start

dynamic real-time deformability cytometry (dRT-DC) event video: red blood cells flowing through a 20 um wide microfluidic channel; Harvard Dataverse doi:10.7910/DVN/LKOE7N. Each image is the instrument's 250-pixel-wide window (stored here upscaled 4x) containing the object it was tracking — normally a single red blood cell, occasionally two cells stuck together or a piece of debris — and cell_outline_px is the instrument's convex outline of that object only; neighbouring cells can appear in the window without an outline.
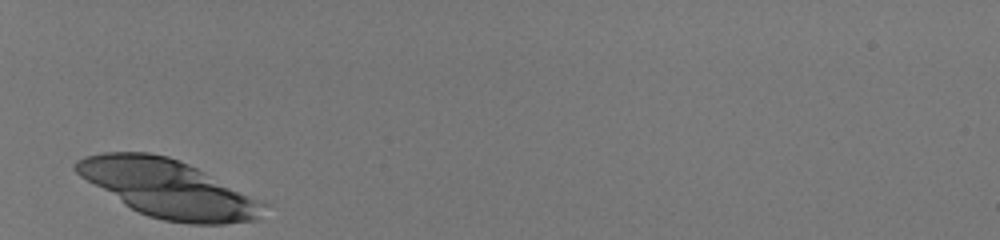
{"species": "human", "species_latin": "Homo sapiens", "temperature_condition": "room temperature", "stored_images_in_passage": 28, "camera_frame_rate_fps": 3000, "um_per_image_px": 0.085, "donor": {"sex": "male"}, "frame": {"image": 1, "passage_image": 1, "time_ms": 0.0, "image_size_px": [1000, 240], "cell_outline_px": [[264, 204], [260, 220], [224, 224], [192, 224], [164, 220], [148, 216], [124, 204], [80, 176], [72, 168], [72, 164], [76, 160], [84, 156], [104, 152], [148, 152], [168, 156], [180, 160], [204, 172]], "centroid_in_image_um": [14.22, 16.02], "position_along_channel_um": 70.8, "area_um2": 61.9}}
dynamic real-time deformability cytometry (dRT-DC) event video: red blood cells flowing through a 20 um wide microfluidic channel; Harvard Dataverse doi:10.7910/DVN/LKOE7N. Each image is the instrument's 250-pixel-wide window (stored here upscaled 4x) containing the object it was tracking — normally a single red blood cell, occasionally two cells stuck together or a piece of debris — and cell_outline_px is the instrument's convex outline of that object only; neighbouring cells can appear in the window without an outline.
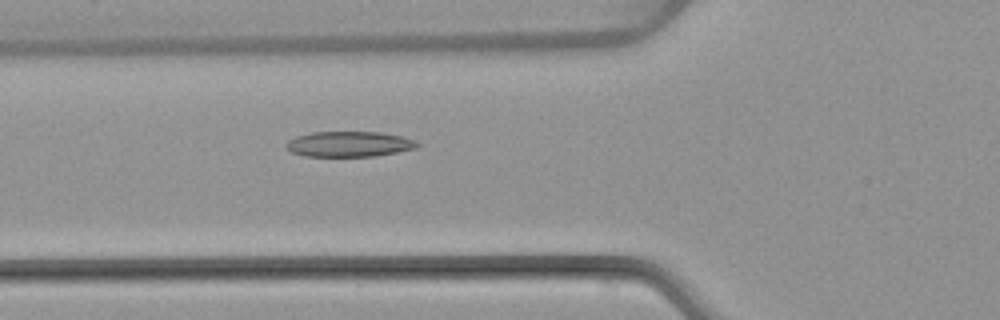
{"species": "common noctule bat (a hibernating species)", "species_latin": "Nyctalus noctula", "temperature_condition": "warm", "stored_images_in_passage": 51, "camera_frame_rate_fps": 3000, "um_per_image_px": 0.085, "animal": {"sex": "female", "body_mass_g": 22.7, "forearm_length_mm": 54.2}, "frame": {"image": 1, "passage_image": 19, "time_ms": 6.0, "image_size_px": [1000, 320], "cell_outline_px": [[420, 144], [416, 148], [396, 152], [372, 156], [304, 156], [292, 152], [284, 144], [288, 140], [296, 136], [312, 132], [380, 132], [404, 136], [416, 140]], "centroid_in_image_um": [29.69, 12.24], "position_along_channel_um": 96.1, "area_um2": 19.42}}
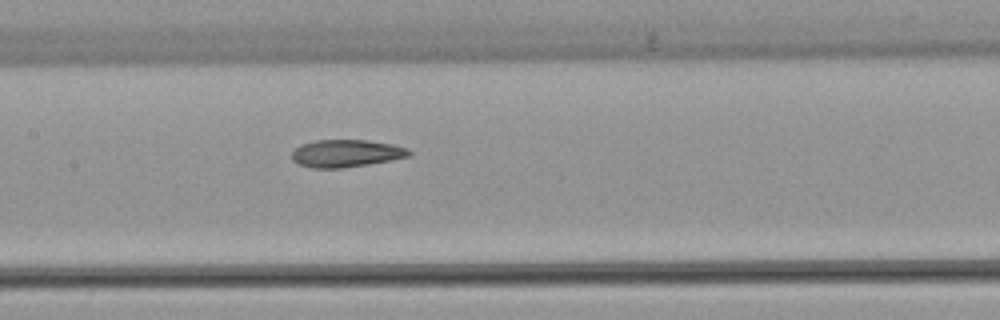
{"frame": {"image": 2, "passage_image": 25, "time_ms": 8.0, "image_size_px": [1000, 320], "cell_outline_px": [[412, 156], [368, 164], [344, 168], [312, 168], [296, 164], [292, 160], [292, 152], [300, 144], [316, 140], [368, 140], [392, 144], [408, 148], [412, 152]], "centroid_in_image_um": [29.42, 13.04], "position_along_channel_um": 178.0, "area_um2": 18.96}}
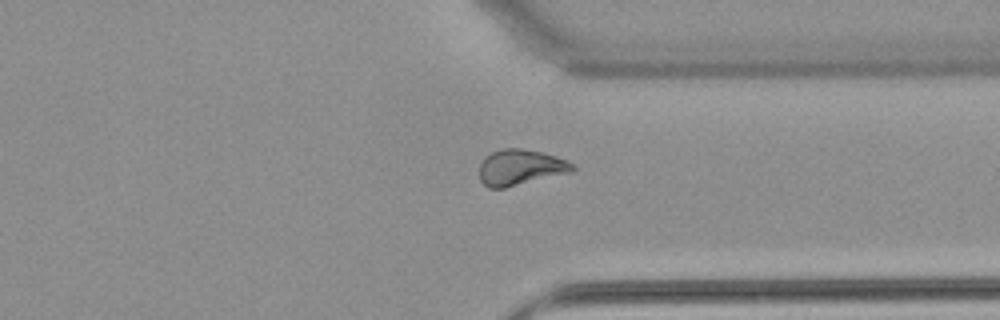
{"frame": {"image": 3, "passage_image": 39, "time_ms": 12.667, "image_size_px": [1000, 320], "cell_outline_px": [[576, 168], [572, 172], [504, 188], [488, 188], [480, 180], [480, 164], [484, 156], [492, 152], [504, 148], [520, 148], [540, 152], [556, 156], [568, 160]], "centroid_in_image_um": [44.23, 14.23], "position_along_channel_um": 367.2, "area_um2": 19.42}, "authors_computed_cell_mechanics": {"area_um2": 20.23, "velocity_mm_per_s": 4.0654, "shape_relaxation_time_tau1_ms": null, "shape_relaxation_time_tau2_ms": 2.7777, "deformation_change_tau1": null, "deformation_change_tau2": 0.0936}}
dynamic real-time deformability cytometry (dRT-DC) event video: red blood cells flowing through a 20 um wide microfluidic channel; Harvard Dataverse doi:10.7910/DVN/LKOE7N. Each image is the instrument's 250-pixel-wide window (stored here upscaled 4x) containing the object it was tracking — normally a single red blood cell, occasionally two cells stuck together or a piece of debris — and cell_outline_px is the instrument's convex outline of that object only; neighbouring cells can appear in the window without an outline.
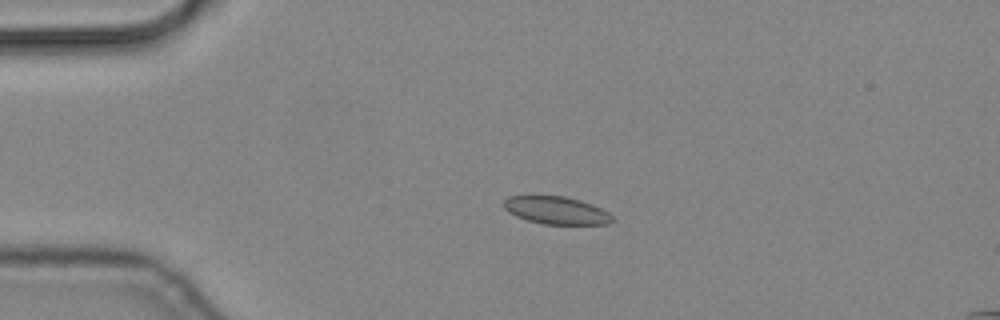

end

_WRITTEN EXERCISE_:
Transcribe all of the entries word for word, but skip any pictures they contain.

_TASK RESULT_:
dynamic real-time deformability cytometry (dRT-DC) event video: red blood cells flowing through a 20 um wide microfluidic channel; Harvard Dataverse doi:10.7910/DVN/LKOE7N. Each image is the instrument's 250-pixel-wide window (stored here upscaled 4x) containing the object it was tracking — normally a single red blood cell, occasionally two cells stuck together or a piece of debris — and cell_outline_px is the instrument's convex outline of that object only; neighbouring cells can appear in the window without an outline.
{"species": "human", "species_latin": "Homo sapiens", "temperature_condition": "room temperature", "stored_images_in_passage": 28, "camera_frame_rate_fps": 3000, "um_per_image_px": 0.085, "donor": {"sex": "male"}, "frame": {"image": 1, "passage_image": 1, "time_ms": 0.0, "image_size_px": [1000, 240], "cell_outline_px": [[264, 204], [260, 220], [224, 224], [192, 224], [164, 220], [148, 216], [124, 204], [80, 176], [72, 168], [72, 164], [76, 160], [84, 156], [104, 152], [148, 152], [168, 156], [180, 160], [204, 172]], "centroid_in_image_um": [14.22, 16.02], "position_along_channel_um": 70.8, "area_um2": 61.9}}
dynamic real-time deformability cytometry (dRT-DC) event video: red blood cells flowing through a 20 um wide microfluidic channel; Harvard Dataverse doi:10.7910/DVN/LKOE7N. Each image is the instrument's 250-pixel-wide window (stored here upscaled 4x) containing the object it was tracking — normally a single red blood cell, occasionally two cells stuck together or a piece of debris — and cell_outline_px is the instrument's convex outline of that object only; neighbouring cells can appear in the window without an outline.
{"species": "common noctule bat (a hibernating species)", "species_latin": "Nyctalus noctula", "temperature_condition": "warm", "stored_images_in_passage": 51, "camera_frame_rate_fps": 3000, "um_per_image_px": 0.085, "animal": {"sex": "female", "body_mass_g": 22.7, "forearm_length_mm": 54.2}, "frame": {"image": 1, "passage_image": 19, "time_ms": 6.0, "image_size_px": [1000, 320], "cell_outline_px": [[420, 144], [416, 148], [396, 152], [372, 156], [304, 156], [292, 152], [284, 144], [288, 140], [296, 136], [312, 132], [380, 132], [404, 136], [416, 140]], "centroid_in_image_um": [29.69, 12.24], "position_along_channel_um": 96.1, "area_um2": 19.42}}
{"frame": {"image": 2, "passage_image": 25, "time_ms": 8.0, "image_size_px": [1000, 320], "cell_outline_px": [[412, 156], [368, 164], [344, 168], [312, 168], [296, 164], [292, 160], [292, 152], [300, 144], [316, 140], [368, 140], [392, 144], [408, 148], [412, 152]], "centroid_in_image_um": [29.42, 13.04], "position_along_channel_um": 178.0, "area_um2": 18.96}}
{"frame": {"image": 3, "passage_image": 39, "time_ms": 12.667, "image_size_px": [1000, 320], "cell_outline_px": [[576, 168], [572, 172], [504, 188], [488, 188], [480, 180], [480, 164], [484, 156], [492, 152], [504, 148], [520, 148], [540, 152], [556, 156], [568, 160]], "centroid_in_image_um": [44.23, 14.23], "position_along_channel_um": 367.2, "area_um2": 19.42}, "authors_computed_cell_mechanics": {"area_um2": 20.23, "velocity_mm_per_s": 4.0654, "shape_relaxation_time_tau1_ms": null, "shape_relaxation_time_tau2_ms": 2.7777, "deformation_change_tau1": null, "deformation_change_tau2": 0.0936}}
dynamic real-time deformability cytometry (dRT-DC) event video: red blood cells flowing through a 20 um wide microfluidic channel; Harvard Dataverse doi:10.7910/DVN/LKOE7N. Each image is the instrument's 250-pixel-wide window (stored here upscaled 4x) containing the object it was tracking — normally a single red blood cell, occasionally two cells stuck together or a piece of debris — and cell_outline_px is the instrument's convex outline of that object only; neighbouring cells can appear in the window without an outline.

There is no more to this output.